I was inspired by another entry on Team-BHP, by someone who decided to do an impromptu bike ride with wife and kid from Palakkad to wherever the road took them. And finally, the road took them to Nenmara.
It was a simple write-up, with a few well taken photos. But that series made me look at that particular route with new eyes; a trip I had myself done a few times, since I have relatives in Nenmara and all. And these little stories are the ones that would help a visitor to Kerala appreciate these little roads all the more.
Now, I have been a resident of Palakkad since 1995. Stayed and schooled there till the year 2000, when I joined college in Thrissur. After that, trips home were on weekends and term breaks. In 2005, I joined college in Goa for my MBA, got a job in Chennai, and visits home have been just 2-3 a year. I stay about half a kilometer from the beginning of the road I am writing about. Malampuzha dam was one of the few readily accessible tourist spots and a definite part of the itinerary whenever we had cousins from out of state. The road was bad for the most parts; something not very surprising If you know the condition of Kerala roads. There was a railway level crossing that closed very frequently, since it was the busy Coimbatore line, and that part of the road became narrower and even more badly surfaced, since an over-bridge that was to come up took about ten years to complete. But still, for a Palakkadian, Malampuzha was the go-to place for an evening out with family.

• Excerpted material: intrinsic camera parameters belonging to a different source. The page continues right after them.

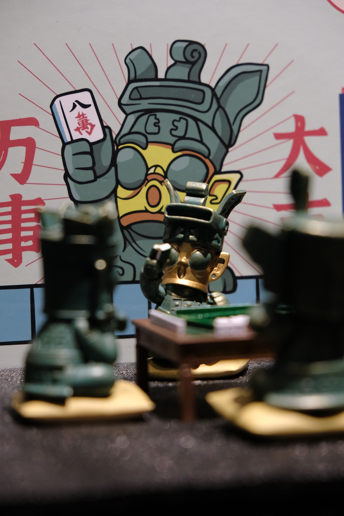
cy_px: 258
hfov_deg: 16.5
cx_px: 172
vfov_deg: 24.5
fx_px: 1190
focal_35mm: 83
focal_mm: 55
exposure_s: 1/85
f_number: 4
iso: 3200
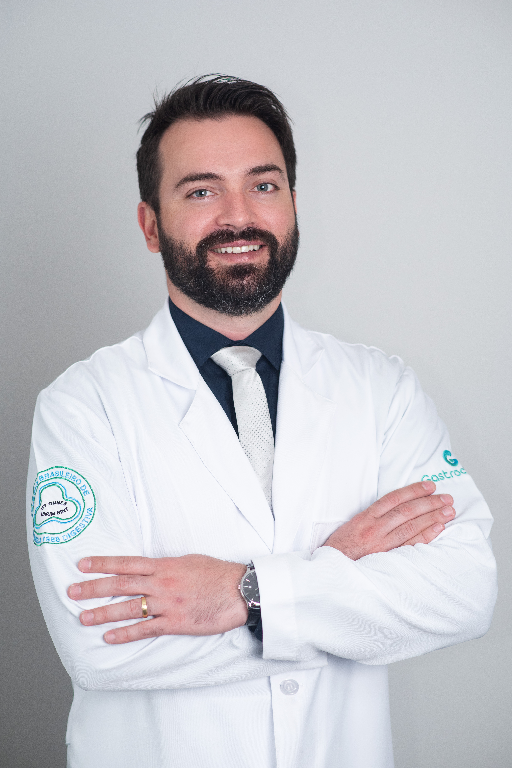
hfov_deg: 16.1
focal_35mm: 85
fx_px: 1812
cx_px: 256
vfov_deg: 23.9
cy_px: 384
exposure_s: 1/250
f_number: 3.2
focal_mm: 85
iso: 640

I had been home for Vishu in April 2014, had a day to myself with nothing better to do in the morning, and decided to make this trip, my first travelogue so to speak. Astride my mom’s new Scooty (the only other option was Dad’s Alto, but a two wheeler is better for what I had in mind), with my phone with its very pedestrian camera, I set out.
Google maps tells me the distance from Victoria to Malampuzha is about 8 km. The road from the main gate of the college starts off as a 100 feet wide picturesque road, going past the Chinmaya temple, the Subramaniam temple and pond, and curves languidly to the left. it was in very good condition, which I remember being a rarity. Soon, it crosses the Kozhikode bypass. I was pleasantly surprised to see the speed breakers with their chessboard markings and the roads shoulder lines all painted so well. PWD or highways dept seem to be doing their work. It wasn’t like this before.
Here, one also sees a cute wooden hand-painted signboard welcoming you to Kalpathy village. Kalpathy is where Palakkad’s famed TamBrams first settled. The agraharam style of layout-with a straight street with rows of houses on both sides and usually a temple at either end- is still standing strong despite modern houses and flats gaining ground strongly.
The road is one straight stretch of one-and-a-half lanes with a media, and lined by housing plots and a few shops on both sides. Both sides of the road were lush green with wild shrubbery that grows in every square inch of available mud. This is a Kerala wide phenomenon (actually its all along the western coast of India) and make all the non-mallus go “how green this place is..”).Thankfully, PWD or Highways or KTDC has put up gantries with signboards. The next junction is the one where one can turn to Puthur to the right or LN puram (that’s Lakshminarayanapuram actually) and other gramams to the left. This junction has no traffic lights and is a bit messy and it’s advisable to slow down and watch out for vehicles. Especially the buses. Actually, in any part of Kerala, watch out for buses.
Keep your bearings straight and the road takes you past open spaces, housing colonies and the Mathrubhumi press. A lot of what seems like fallow land growing wild shrubs were paddy fields even a few years ago. Sadly, agriculture in Kerala is dying out (not viable, no labour available etc. But hey, this is an automobile forum) and paddy fields are being increasingly replaced by housing plots. By now you might have notice, its almost impossible to find 200 meters of road that runs exactly at the same level. From Victoria to the first junction, the road dips and then climbs very gently. Now, the downward slope is more pronounced for about 200m or so. Then it levels out, and climbs again- steep enough to require a fully loaded M800 or Alto to downshift to third gear. The crest of the climb is the place called Matumandha.
Now, if the weather is clear, you would notice a pointed hill in the distance, almost straight ahead. This hill looks like a picture perfect rendering of our primary school drawings of hills- perfectly pointed hill with both slopes intersecting at about 120 degrees. Presenting- Dhoni Mala. Or Dhoni hill. It has been Dhoni Mala since before the cricketer with the same name was born, in case you were curious to know.